Write the data out in full and word for word. Do not include images.

Data section below:

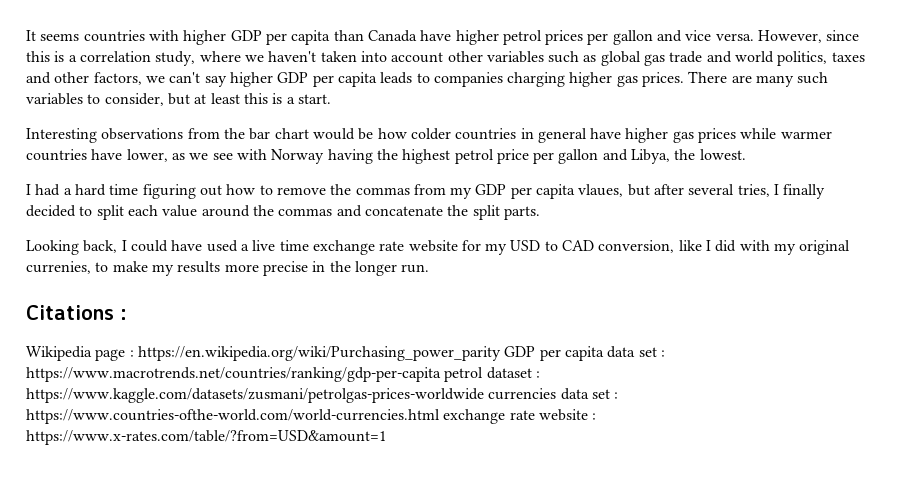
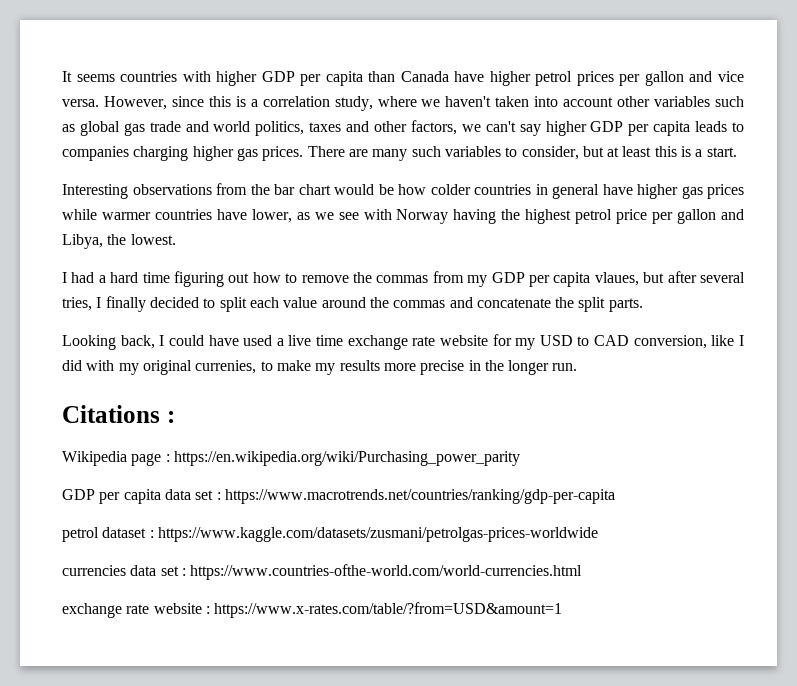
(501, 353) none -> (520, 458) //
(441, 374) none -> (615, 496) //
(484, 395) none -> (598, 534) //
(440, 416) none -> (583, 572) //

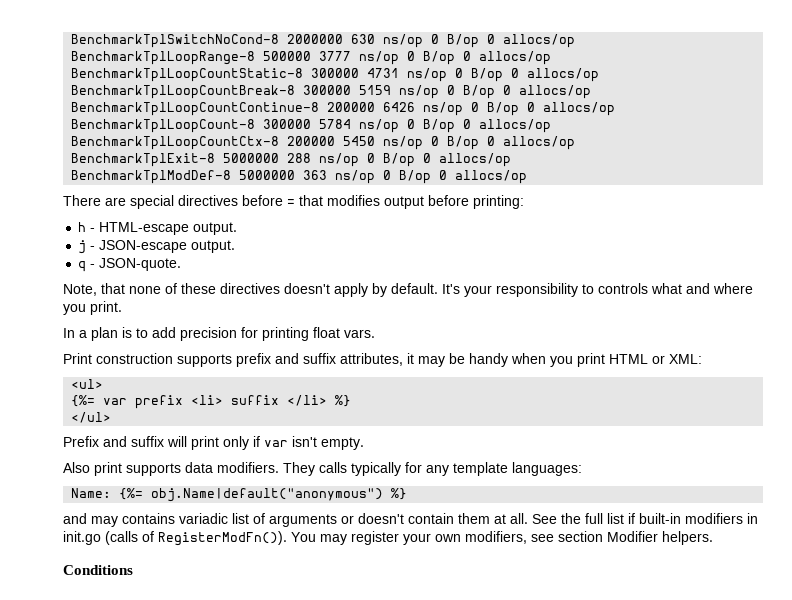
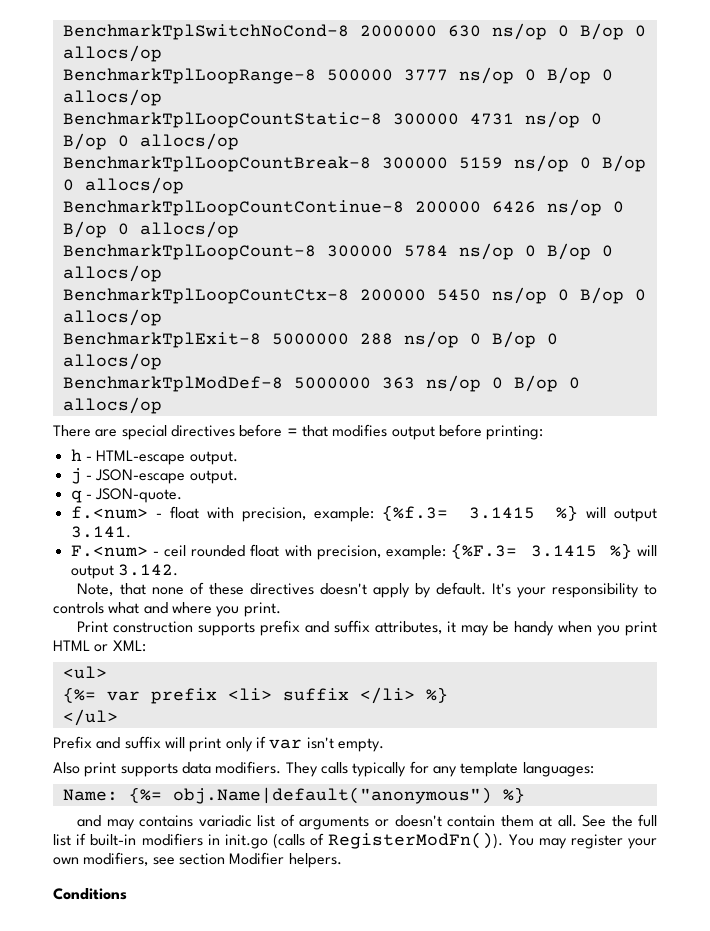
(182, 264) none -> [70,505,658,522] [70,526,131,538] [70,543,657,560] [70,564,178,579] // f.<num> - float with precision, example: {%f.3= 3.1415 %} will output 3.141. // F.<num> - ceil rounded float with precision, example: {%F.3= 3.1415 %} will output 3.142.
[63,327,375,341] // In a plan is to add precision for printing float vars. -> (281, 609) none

End of Data section.

# Solution
(501, 353) none -> (520, 458) //
(441, 374) none -> (615, 496) //
(484, 395) none -> (598, 534) //
(440, 416) none -> (583, 572) //

(182, 264) none -> [70,505,658,522] [70,526,131,538] [70,543,657,560] [70,564,178,579] // f.<num> - float with precision, example: {%f.3= 3.1415 %} will output 3.141. // F.<num> - ceil rounded float with precision, example: {%F.3= 3.1415 %} will output 3.142.
[63,327,375,341] // In a plan is to add precision for printing float vars. -> (281, 609) none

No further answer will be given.